- [Data section]:
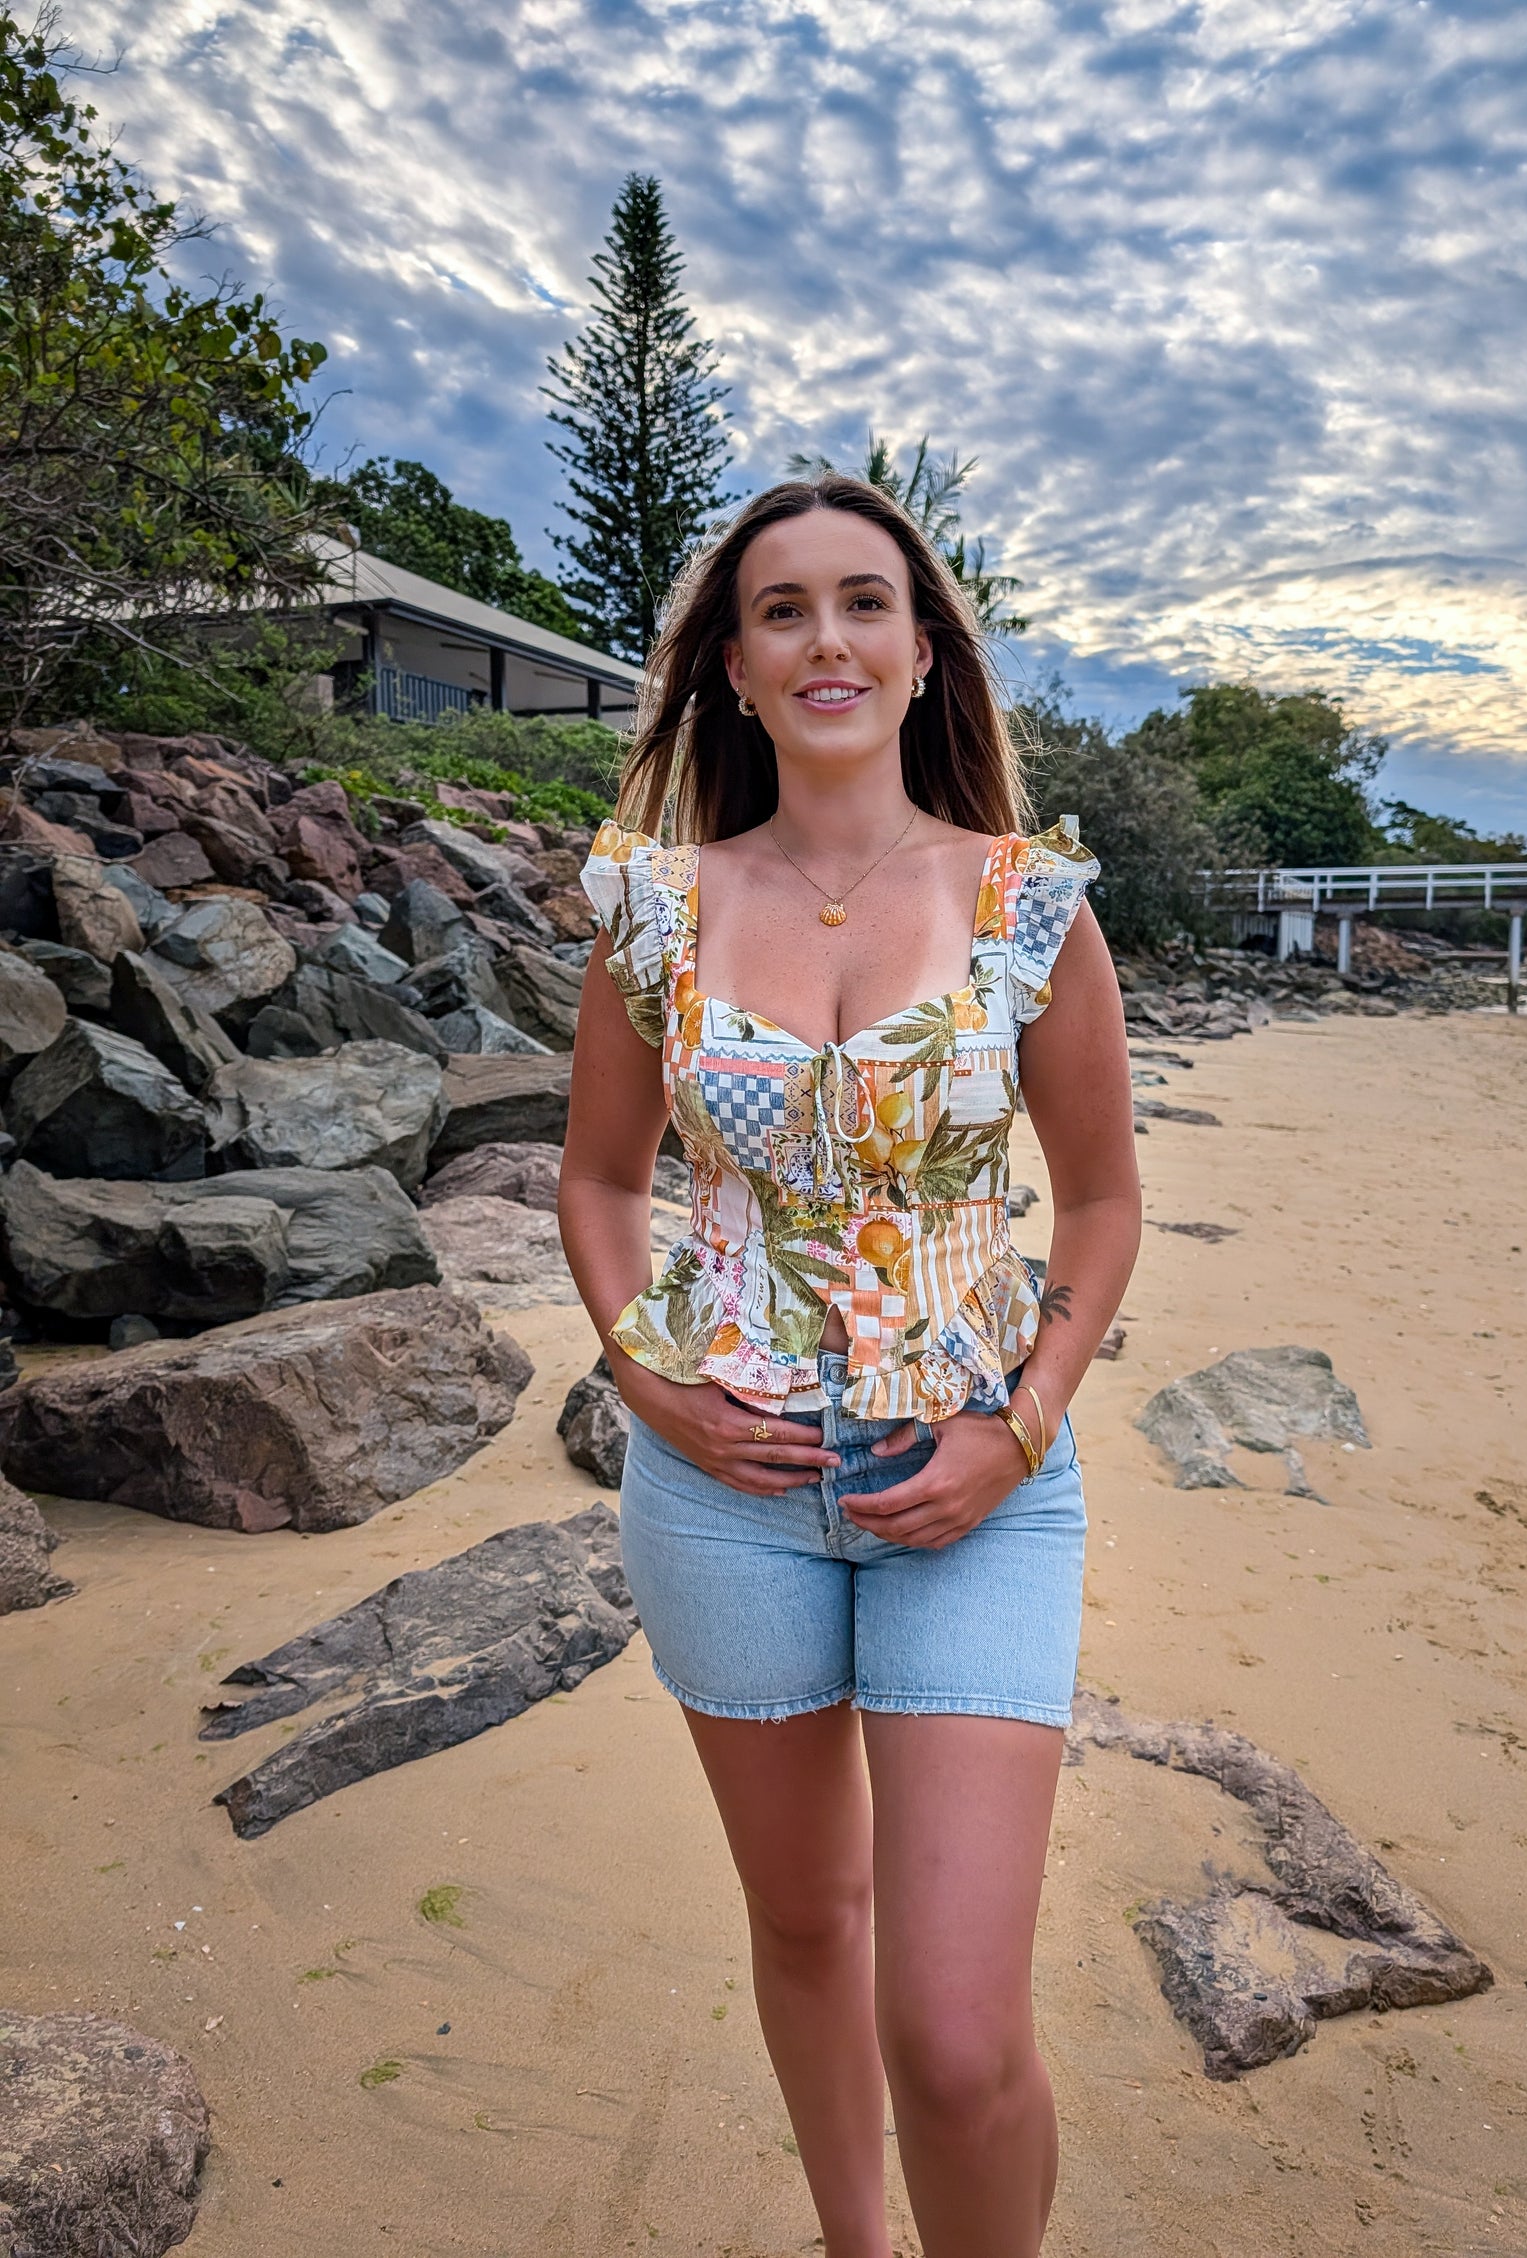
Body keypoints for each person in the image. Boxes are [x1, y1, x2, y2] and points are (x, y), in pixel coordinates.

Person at [558, 473, 1141, 2258]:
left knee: (958, 2036)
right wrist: (644, 1378)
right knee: (810, 1922)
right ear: (733, 665)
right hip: (721, 1496)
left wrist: (1022, 1424)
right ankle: (854, 2242)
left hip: (973, 1486)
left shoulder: (1026, 901)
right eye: (785, 608)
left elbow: (1107, 1202)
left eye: (866, 602)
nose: (828, 638)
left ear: (921, 650)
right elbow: (594, 1177)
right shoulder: (654, 910)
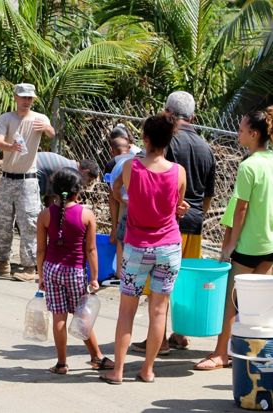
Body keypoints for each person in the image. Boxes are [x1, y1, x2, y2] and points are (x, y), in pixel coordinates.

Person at [101, 113, 186, 384]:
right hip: (169, 246)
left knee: (127, 310)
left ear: (145, 139)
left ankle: (117, 371)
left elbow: (116, 190)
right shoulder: (178, 172)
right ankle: (148, 369)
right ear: (169, 140)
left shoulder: (130, 167)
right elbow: (177, 206)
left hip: (138, 247)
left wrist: (130, 200)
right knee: (159, 311)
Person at [131, 91, 216, 354]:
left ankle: (160, 341)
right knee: (181, 282)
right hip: (194, 222)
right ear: (192, 116)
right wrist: (196, 214)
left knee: (159, 287)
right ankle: (179, 334)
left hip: (168, 225)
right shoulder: (206, 147)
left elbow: (159, 178)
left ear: (167, 112)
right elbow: (209, 195)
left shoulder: (166, 141)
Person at [194, 108, 273, 370]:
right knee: (259, 305)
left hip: (249, 244)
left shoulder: (249, 166)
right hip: (270, 244)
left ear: (253, 134)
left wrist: (229, 245)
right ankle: (252, 353)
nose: (237, 134)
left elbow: (240, 208)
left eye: (241, 130)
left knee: (232, 301)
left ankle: (220, 353)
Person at [37, 167, 114, 374]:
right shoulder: (86, 215)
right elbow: (91, 249)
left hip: (52, 270)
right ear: (78, 190)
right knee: (82, 316)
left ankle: (62, 364)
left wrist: (41, 275)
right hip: (75, 272)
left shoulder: (45, 215)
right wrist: (95, 278)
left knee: (58, 317)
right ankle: (96, 357)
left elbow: (41, 250)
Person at [0, 83, 55, 281]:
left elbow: (52, 134)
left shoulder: (40, 118)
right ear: (15, 97)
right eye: (23, 97)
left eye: (29, 98)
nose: (26, 101)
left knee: (29, 222)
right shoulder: (7, 118)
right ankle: (2, 262)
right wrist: (9, 146)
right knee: (2, 220)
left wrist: (47, 128)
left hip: (27, 179)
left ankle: (30, 267)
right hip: (7, 178)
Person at [104, 136, 132, 280]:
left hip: (123, 201)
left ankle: (120, 273)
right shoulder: (138, 157)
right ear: (129, 148)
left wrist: (113, 228)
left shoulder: (112, 163)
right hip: (140, 201)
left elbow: (112, 197)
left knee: (121, 235)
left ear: (112, 151)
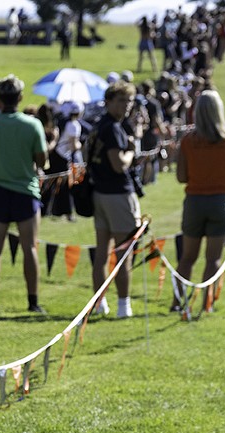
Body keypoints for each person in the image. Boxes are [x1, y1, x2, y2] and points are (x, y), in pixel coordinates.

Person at [0, 75, 46, 315]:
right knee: (29, 248)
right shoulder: (32, 124)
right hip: (25, 191)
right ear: (20, 98)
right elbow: (42, 159)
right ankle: (33, 302)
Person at [174, 91, 225, 312]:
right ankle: (206, 304)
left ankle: (177, 302)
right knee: (213, 259)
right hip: (220, 203)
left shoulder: (187, 141)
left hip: (194, 201)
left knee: (187, 258)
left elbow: (181, 177)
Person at [88, 81, 141, 318]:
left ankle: (100, 303)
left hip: (99, 192)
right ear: (108, 101)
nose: (126, 106)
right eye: (121, 100)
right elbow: (119, 164)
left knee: (102, 252)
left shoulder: (101, 125)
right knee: (122, 253)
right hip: (117, 194)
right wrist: (131, 150)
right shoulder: (112, 128)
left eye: (129, 101)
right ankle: (123, 305)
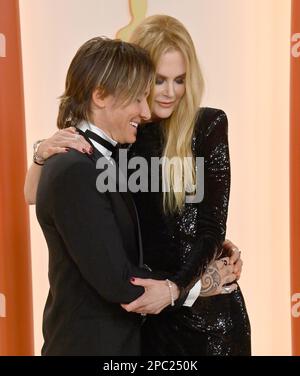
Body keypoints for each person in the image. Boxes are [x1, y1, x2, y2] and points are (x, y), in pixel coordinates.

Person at [25, 16, 249, 355]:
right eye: (157, 81)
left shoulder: (206, 126)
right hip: (141, 315)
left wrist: (181, 285)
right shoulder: (117, 137)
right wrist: (42, 153)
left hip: (201, 317)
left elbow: (210, 228)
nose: (168, 93)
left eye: (180, 80)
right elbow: (44, 196)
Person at [35, 36, 185, 356]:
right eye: (137, 99)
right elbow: (119, 282)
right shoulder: (75, 169)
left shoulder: (98, 161)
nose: (145, 112)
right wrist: (192, 286)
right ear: (100, 95)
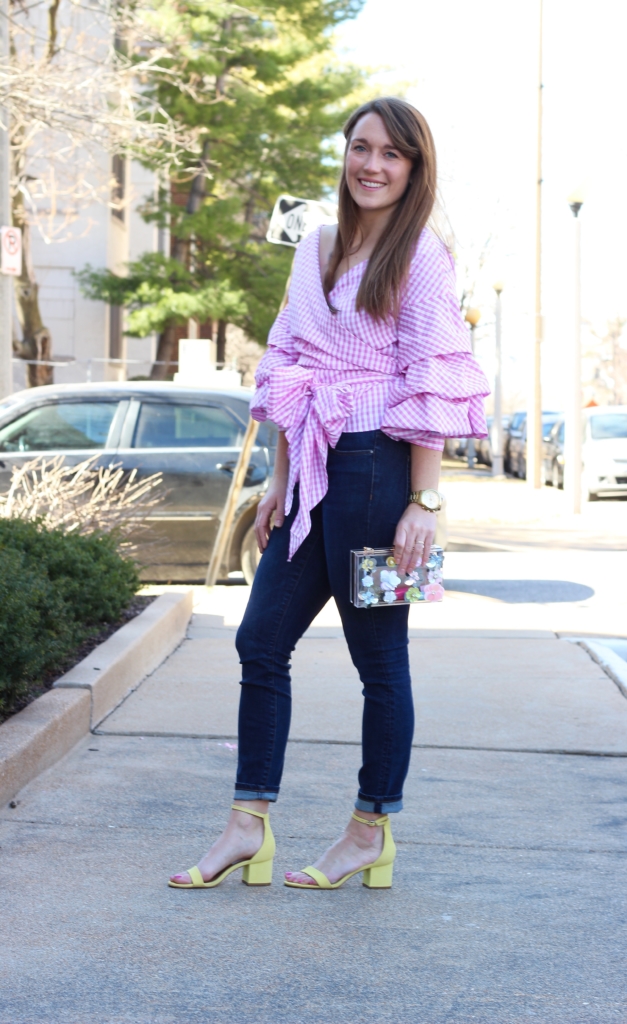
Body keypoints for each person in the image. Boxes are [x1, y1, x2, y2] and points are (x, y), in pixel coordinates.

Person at [169, 96, 489, 892]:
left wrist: (426, 503)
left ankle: (368, 830)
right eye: (360, 147)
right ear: (343, 154)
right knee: (258, 640)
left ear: (413, 168)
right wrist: (280, 478)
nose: (370, 164)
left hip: (381, 476)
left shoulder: (422, 257)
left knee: (379, 660)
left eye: (390, 154)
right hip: (314, 471)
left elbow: (432, 381)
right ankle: (248, 826)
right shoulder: (314, 248)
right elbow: (285, 368)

- [Task requirements]: Could you reproduce the listing above exactly and drop every picture?

- [Solution to the exercise]:
Body keypoints for each person in the image. Boxes are [x1, y1, x2, y2] and points are (x, y), in pixel coordinates.

Person at [558, 473, 1141, 2258]:
left knee: (958, 2036)
right wrist: (644, 1378)
right knee: (810, 1922)
right ear: (733, 665)
right hip: (721, 1496)
left wrist: (1022, 1424)
right ankle: (854, 2242)
left hip: (973, 1486)
left shoulder: (1026, 901)
right eye: (785, 608)
left elbow: (1107, 1202)
left eye: (866, 602)
nose: (828, 638)
left ear: (921, 650)
right elbow: (594, 1177)
right shoulder: (654, 910)
Body keypoints for each person in the image. Boxes are [x1, y1, x2, y2] and points are (x, y), in pixel coordinates.

Person at [101, 113, 186, 384]:
right hip: (169, 246)
left knee: (127, 310)
left ear: (145, 139)
left ankle: (117, 371)
left elbow: (116, 190)
right shoulder: (178, 172)
right ankle: (148, 369)
right ear: (169, 140)
left shoulder: (130, 167)
right elbow: (177, 206)
left hip: (138, 247)
left wrist: (130, 200)
right knee: (159, 311)
Person at [131, 91, 216, 354]:
left ankle: (160, 341)
right knee: (181, 282)
right hip: (194, 222)
right ear: (192, 116)
right wrist: (196, 214)
left knee: (159, 287)
right ankle: (179, 334)
left hip: (168, 225)
right shoulder: (206, 147)
left elbow: (159, 178)
left ear: (167, 112)
right elbow: (209, 195)
left shoulder: (166, 141)
Person at [194, 108, 273, 370]:
right knee: (259, 305)
left hip: (249, 244)
left shoulder: (249, 166)
right hip: (270, 244)
left ear: (253, 134)
left wrist: (229, 245)
right ankle: (252, 353)
nose: (237, 134)
left elbow: (240, 208)
left eye: (241, 130)
left knee: (232, 301)
left ankle: (220, 353)
Person at [37, 167, 114, 374]:
right shoulder: (86, 215)
right elbow: (91, 249)
left hip: (52, 270)
right ear: (78, 190)
right knee: (82, 316)
left ankle: (62, 364)
left wrist: (41, 275)
right hip: (75, 272)
left shoulder: (45, 215)
right wrist: (95, 278)
left knee: (58, 317)
right ankle: (96, 357)
left elbow: (41, 250)
Person at [0, 83, 55, 281]:
left elbow: (52, 134)
left shoulder: (40, 118)
right ear: (15, 97)
right eye: (23, 97)
left eye: (29, 98)
nose: (26, 101)
left knee: (29, 222)
right shoulder: (7, 118)
right ankle: (2, 262)
right wrist: (9, 146)
right knee: (2, 220)
left wrist: (47, 128)
left hip: (27, 179)
left ankle: (30, 267)
right hip: (7, 178)
Person at [104, 136, 132, 280]:
left hip: (123, 201)
left ankle: (120, 273)
right shoulder: (138, 157)
right ear: (129, 148)
left wrist: (113, 228)
left shoulder: (112, 163)
right hip: (140, 201)
left elbow: (112, 197)
left knee: (121, 235)
left ear: (112, 151)
Body keypoints for each person in the image. Boxes are [x1, y1, x2, y2] and points are (x, y), in pixel coordinates.

Person at [0, 75, 46, 315]:
right knee: (29, 248)
right shoulder: (32, 124)
right hip: (25, 191)
right ear: (20, 98)
right elbow: (42, 159)
right ankle: (33, 302)
Person at [174, 91, 225, 312]:
right ankle: (206, 304)
left ankle: (177, 302)
right knee: (213, 259)
right hip: (220, 203)
left shoulder: (187, 141)
left hip: (194, 201)
left knee: (187, 258)
left elbow: (181, 177)
Person at [88, 81, 141, 318]:
left ankle: (100, 303)
left hip: (99, 192)
right ear: (108, 101)
nose: (126, 106)
right eye: (121, 100)
right elbow: (119, 164)
left knee: (102, 252)
left shoulder: (101, 125)
right knee: (122, 253)
right hip: (117, 194)
right wrist: (131, 150)
right shoulder: (112, 128)
left eye: (129, 101)
right ankle: (123, 305)
Body keypoints for each person in the image. Boxes are [x1, y1, x2, y2] and points are (x, y), in pixel coordinates.

Person at [25, 16, 249, 355]:
right eye: (157, 81)
left shoulder: (206, 126)
right hip: (141, 315)
left wrist: (181, 285)
right shoulder: (117, 137)
right wrist: (42, 153)
left hip: (201, 317)
left elbow: (210, 228)
nose: (168, 93)
left eye: (180, 80)
right elbow: (44, 196)
Person at [35, 36, 185, 356]:
right eye: (137, 99)
right elbow: (119, 282)
right shoulder: (75, 169)
left shoulder: (98, 161)
nose: (145, 112)
right wrist: (192, 286)
right ear: (100, 95)
Body keypoints for each person in the image. Boxes are [x1, y1, x2, y2] and points are (x, y), in pixel coordinates.

Person at [169, 96, 489, 892]:
left wrist: (426, 503)
left ankle: (368, 830)
right eye: (360, 147)
right ear: (343, 154)
right knee: (258, 640)
left ear: (413, 168)
right wrist: (280, 478)
nose: (370, 164)
left hip: (381, 476)
left shoulder: (422, 257)
left knee: (379, 660)
left eye: (390, 154)
right hip: (314, 471)
left elbow: (432, 381)
right ankle: (248, 826)
right shoulder: (314, 248)
right elbow: (285, 368)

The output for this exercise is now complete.